In general, the packing materials for normal phase chromatography and HILIC can be grouped into the following five categories:
(1) Simple, unbonded silica (see e.g., B. A. Olsen, J. Chromatogr. 2001, A 913, 113-122);
(2) Neutral silica-based packings bearing diol groups (H. Tanaka, X. Zhou, and O. Masayoshi, J. Chromatogr. 2003, A 987, 119-125);
(3) Silica-based packings with amide functionality (A. J. Alpert, J. Chromatogr. 1990, 499, 117-196);
(4) Silica-based packings bearing anion-exchange or cation-exchange functionalities (Neue, “HPLC Columns—Theory, Technology, and Practice,” WILEY-VCH, New York, 1997, 217-223); and
(5) Zwitterionic silica-based packings, such as those currently offered by Sequant.

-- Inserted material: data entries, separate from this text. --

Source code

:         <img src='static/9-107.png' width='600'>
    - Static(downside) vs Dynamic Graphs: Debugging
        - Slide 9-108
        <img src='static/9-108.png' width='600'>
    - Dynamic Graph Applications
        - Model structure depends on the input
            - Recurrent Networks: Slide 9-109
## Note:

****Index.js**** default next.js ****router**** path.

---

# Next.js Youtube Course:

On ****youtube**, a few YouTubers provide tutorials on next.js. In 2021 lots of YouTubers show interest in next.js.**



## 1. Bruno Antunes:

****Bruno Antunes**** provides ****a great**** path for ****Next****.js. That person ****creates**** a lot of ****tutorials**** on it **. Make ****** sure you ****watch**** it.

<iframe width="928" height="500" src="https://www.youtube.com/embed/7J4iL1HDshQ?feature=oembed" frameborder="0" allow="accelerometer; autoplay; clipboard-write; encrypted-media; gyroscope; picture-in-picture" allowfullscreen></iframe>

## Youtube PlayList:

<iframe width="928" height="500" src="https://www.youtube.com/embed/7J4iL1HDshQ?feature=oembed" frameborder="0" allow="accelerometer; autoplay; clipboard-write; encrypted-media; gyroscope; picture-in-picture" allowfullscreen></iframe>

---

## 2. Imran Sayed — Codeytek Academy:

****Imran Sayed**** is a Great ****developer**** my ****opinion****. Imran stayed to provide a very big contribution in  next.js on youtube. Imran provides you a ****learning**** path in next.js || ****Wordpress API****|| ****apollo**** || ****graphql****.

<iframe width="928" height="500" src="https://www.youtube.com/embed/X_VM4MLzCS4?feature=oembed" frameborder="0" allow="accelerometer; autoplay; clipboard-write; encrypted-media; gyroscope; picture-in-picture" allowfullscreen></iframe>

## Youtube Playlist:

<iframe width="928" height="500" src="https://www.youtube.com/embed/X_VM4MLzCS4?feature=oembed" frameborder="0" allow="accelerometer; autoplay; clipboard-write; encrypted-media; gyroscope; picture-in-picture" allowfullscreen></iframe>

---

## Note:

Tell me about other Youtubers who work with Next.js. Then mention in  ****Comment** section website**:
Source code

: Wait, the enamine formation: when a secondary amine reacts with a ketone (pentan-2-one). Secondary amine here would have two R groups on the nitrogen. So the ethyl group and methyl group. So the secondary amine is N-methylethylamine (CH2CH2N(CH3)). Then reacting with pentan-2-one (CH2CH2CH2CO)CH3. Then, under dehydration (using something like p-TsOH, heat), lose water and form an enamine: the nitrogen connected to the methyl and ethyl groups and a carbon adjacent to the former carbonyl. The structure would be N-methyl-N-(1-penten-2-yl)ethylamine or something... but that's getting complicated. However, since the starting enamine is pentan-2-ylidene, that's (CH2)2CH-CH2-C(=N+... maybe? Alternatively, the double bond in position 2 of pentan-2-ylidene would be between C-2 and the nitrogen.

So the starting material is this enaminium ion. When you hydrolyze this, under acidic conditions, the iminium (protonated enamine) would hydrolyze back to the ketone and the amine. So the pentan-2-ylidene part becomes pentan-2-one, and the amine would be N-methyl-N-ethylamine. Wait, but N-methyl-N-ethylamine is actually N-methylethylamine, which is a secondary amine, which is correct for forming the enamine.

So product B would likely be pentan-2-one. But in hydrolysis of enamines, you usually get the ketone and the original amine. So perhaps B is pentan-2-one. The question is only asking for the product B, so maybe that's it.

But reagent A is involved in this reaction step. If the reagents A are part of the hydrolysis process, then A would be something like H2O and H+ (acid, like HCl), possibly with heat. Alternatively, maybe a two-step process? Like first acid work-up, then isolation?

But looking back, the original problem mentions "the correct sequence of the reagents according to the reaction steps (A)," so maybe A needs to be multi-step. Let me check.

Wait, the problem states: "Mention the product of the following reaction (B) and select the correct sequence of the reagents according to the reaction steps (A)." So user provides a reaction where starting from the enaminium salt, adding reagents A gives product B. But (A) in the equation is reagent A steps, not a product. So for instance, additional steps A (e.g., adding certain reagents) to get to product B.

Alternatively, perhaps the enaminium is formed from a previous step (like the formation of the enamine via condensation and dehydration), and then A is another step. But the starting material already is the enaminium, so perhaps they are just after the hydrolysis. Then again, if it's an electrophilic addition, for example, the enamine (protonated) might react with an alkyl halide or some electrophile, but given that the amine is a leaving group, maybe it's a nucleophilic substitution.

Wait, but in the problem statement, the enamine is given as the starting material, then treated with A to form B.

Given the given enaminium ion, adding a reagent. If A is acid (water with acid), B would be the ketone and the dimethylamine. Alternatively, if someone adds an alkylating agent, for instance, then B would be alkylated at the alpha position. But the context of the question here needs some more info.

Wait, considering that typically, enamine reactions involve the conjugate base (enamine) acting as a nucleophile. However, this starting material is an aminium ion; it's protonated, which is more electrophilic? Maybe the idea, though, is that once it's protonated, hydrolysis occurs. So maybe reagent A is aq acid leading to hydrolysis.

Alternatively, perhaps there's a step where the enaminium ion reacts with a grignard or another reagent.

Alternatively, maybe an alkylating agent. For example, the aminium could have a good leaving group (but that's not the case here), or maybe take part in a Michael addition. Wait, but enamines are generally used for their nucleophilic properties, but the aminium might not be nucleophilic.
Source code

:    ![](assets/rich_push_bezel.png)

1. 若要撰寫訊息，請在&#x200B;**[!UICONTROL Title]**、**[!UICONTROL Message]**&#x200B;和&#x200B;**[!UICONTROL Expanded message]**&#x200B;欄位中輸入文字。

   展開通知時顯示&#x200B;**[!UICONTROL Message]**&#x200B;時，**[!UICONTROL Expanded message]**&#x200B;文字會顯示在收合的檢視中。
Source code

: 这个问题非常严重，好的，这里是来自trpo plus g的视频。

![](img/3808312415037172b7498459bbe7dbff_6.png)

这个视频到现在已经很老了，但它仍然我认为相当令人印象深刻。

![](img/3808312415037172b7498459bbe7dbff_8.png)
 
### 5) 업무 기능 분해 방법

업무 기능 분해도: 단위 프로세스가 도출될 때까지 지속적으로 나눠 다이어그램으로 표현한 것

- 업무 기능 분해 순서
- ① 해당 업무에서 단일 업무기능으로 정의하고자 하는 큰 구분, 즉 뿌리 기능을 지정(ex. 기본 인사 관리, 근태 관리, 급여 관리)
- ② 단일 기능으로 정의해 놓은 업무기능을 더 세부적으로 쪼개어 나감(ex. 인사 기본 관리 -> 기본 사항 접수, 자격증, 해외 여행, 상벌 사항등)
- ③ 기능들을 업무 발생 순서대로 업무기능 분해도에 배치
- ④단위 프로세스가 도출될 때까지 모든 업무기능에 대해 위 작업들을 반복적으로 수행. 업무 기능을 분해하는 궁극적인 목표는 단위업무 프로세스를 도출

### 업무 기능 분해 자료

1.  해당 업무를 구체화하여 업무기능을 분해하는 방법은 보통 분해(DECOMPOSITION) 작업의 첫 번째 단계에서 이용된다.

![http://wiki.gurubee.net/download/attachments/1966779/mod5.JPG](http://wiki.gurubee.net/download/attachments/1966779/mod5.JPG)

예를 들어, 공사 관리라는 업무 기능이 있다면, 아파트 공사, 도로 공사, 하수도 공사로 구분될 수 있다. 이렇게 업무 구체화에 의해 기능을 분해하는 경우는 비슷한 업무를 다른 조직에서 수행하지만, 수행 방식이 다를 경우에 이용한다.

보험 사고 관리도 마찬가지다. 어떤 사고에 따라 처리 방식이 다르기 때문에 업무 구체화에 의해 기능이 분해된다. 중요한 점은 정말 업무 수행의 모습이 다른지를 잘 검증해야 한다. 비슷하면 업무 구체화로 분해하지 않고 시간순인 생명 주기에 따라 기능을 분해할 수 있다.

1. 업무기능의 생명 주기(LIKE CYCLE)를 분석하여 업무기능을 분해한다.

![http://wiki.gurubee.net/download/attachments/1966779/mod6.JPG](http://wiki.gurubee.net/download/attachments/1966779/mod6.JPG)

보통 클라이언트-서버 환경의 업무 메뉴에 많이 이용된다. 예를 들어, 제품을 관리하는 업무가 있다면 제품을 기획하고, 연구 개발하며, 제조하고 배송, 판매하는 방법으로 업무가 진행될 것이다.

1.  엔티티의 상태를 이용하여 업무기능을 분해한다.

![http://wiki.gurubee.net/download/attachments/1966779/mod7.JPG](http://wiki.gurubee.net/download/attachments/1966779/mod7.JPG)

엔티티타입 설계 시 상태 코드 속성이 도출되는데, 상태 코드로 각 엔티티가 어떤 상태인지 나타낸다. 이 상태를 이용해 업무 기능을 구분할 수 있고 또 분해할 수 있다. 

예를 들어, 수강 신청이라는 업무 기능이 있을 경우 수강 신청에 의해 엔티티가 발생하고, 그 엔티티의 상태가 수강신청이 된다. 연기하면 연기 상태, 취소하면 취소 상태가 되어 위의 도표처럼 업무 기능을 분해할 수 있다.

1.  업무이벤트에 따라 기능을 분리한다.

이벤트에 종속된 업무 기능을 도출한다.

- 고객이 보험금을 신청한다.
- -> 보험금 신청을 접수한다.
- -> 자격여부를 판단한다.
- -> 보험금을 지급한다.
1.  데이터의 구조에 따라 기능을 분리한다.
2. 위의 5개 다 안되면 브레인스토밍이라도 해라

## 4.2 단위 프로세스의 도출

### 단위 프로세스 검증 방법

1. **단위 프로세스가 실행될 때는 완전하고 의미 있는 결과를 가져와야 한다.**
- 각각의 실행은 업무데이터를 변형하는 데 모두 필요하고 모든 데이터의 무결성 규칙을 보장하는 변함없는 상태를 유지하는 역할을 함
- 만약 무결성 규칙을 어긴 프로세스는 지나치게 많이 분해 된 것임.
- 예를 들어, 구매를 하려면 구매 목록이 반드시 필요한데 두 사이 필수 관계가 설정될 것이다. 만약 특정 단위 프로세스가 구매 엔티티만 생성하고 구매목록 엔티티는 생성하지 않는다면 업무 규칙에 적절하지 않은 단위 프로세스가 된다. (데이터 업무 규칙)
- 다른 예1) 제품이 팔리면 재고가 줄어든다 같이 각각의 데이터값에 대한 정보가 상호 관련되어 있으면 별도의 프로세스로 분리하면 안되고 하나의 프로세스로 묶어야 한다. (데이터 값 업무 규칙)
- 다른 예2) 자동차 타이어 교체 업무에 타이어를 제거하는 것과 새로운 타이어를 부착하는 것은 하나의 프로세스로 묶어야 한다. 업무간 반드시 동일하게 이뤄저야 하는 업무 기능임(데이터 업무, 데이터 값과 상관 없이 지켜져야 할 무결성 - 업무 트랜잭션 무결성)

Unbonded silica was one of the first and most extensively used chromatographic packing material because it was readily available. As discussed above, this material has several drawbacks including poor reproducibility and long equilibration times as well as a limited operating pH range. To overcome these difficulties, silica gels covalently modified with a diol moiety (diol phase) were developed. In these diol phases, silanol groups are functionalized with hydroxyalkyl groups. The resulting stationary phases offer improved reproducibility, shorter equilibration times and a wider operating pH range. In addition, diol-phases are often characterized by reduced secondary interaction compared to its ionizable counterparts.
However, these and other conventional HILIC materials have inadequate hydrophobicity, making them unsuitable for separating molecules under RP conditions. Therefore, it is highly desirable to develop stationary phases that combine both HILIC and RP characteristics. The present invention addresses these and other needs.